WHAT TO DO - When you set down the entries, keep every word exactly as it is but drop the pictures.

TASK INPUT -
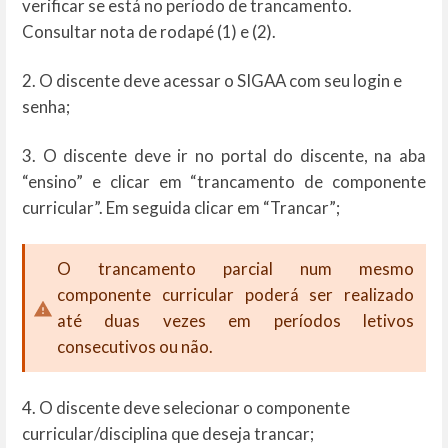
verificar se está no período de trancamento.
Consultar nota de rodapé (1) e (2).
2. O discente deve acessar o SIGAA com seu login e
senha;
3. O discente deve ir no portal do discente, na aba
“ensino” e clicar em “trancamento de componente
curricular”. Em seguida clicar em “Trancar”;
O trancamento parcial num mesmo
componente curricular poderá ser realizado
até duas vezes em períodos letivos
consecutivos ou não.
4. O discente deve selecionar o componente
curricular/disciplina que deseja trancar;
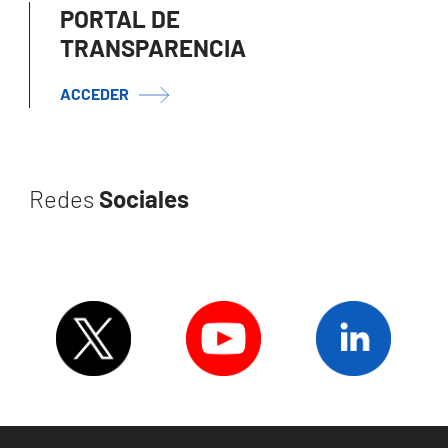
PORTAL DE
TRANSPARENCIA
ACCEDER
Redes
Sociales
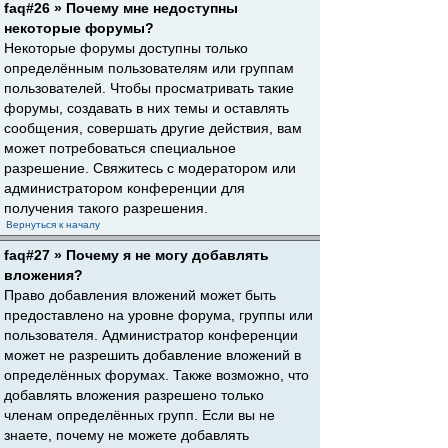
faq#26 » Почему мне недоступны
некоторые форумы?
Некоторые форумы доступны только
определённым пользователям или группам
пользователей. Чтобы просматривать такие
форумы, создавать в них темы и оставлять
сообщения, совершать другие действия, вам
может потребоваться специальное
разрешение. Свяжитесь с модератором или
администратором конференции для
получения такого разрешения.
Вернуться к началу
faq#27 » Почему я не могу добавлять
вложения?
Право добавления вложений может быть
предоставлено на уровне форума, группы или
пользователя. Администратор конференции
может не разрешить добавление вложений в
определённых форумах. Также возможно, что
добавлять вложения разрешено только
членам определённых групп. Если вы не
знаете, почему не можете добавлять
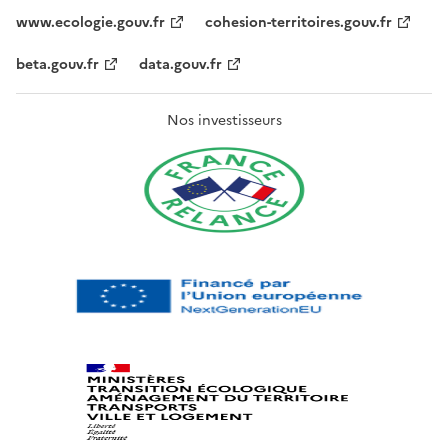
www.ecologie.gouv.fr
cohesion-territoires.gouv.fr
beta.gouv.fr
data.gouv.fr
Nos investisseurs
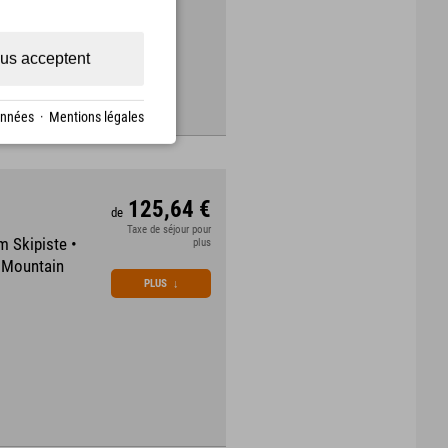
us acceptent
onnées
·
Mentions légales
125,64 €
de
Taxe de séjour pour
m Skipiste •
plus
m Mountain
PLUS
↓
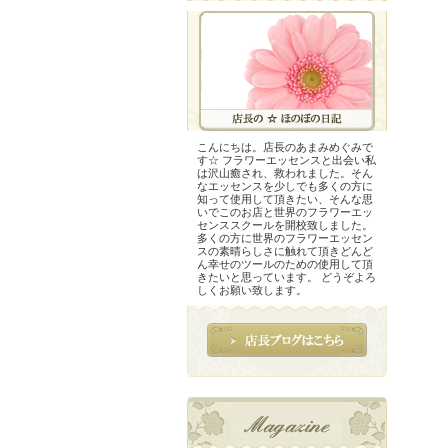
こんにちは。店長のあまみめぐみで
す☆ フラワーエッセンスと出会い私
は沢山癒され、救われました。そん
なエッセンスを少しでも多くの方に
知って使用して頂きたい、そんな思
いでこのお店と世界のフラワーエッ
センススクールを開校致しました。
多くの方に世界のフラワーエッセン
スの素晴らしさに触れて頂きどんど
ん幸せのツールのための使用して頂
きたいと思っています。 どうぞよろ
しくお願い致します。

WRITTEN ANSWER -
verificar se está no período de trancamento.
Consultar nota de rodapé (1) e (2).
2. O discente deve acessar o SIGAA com seu login e
senha;
3. O discente deve ir no portal do discente, na aba
“ensino” e clicar em “trancamento de componente
curricular”. Em seguida clicar em “Trancar”;
O trancamento parcial num mesmo
componente curricular poderá ser realizado
até duas vezes em períodos letivos
consecutivos ou não.
4. O discente deve selecionar o componente
curricular/disciplina que deseja trancar;
PORTAL DE
TRANSPARENCIA
ACCEDER
Redes
Sociales
faq#26 » Почему мне недоступны
некоторые форумы?
Некоторые форумы доступны только
определённым пользователям или группам
пользователей. Чтобы просматривать такие
форумы, создавать в них темы и оставлять
сообщения, совершать другие действия, вам
может потребоваться специальное
разрешение. Свяжитесь с модератором или
администратором конференции для
получения такого разрешения.
Вернуться к началу
faq#27 » Почему я не могу добавлять
вложения?
Право добавления вложений может быть
предоставлено на уровне форума, группы или
пользователя. Администратор конференции
может не разрешить добавление вложений в
определённых форумах. Также возможно, что
добавлять вложения разрешено только
членам определённых групп. Если вы не
знаете, почему не можете добавлять
www.ecologie.gouv.fr
cohesion-territoires.gouv.fr
beta.gouv.fr
data.gouv.fr
Nos investisseurs
us acceptent
onnées
·
Mentions légales
125,64 €
de
Taxe de séjour pour
m Skipiste •
plus
m Mountain
PLUS
↓
こんにちは。店長のあまみめぐみで
す☆ フラワーエッセンスと出会い私
は沢山癒され、救われました。そん
なエッセンスを少しでも多くの方に
知って使用して頂きたい、そんな思
いでこのお店と世界のフラワーエッ
センススクールを開校致しました。
多くの方に世界のフラワーエッセン
スの素晴らしさに触れて頂きどんど
ん幸せのツールのための使用して頂
きたいと思っています。 どうぞよろ
しくお願い致します。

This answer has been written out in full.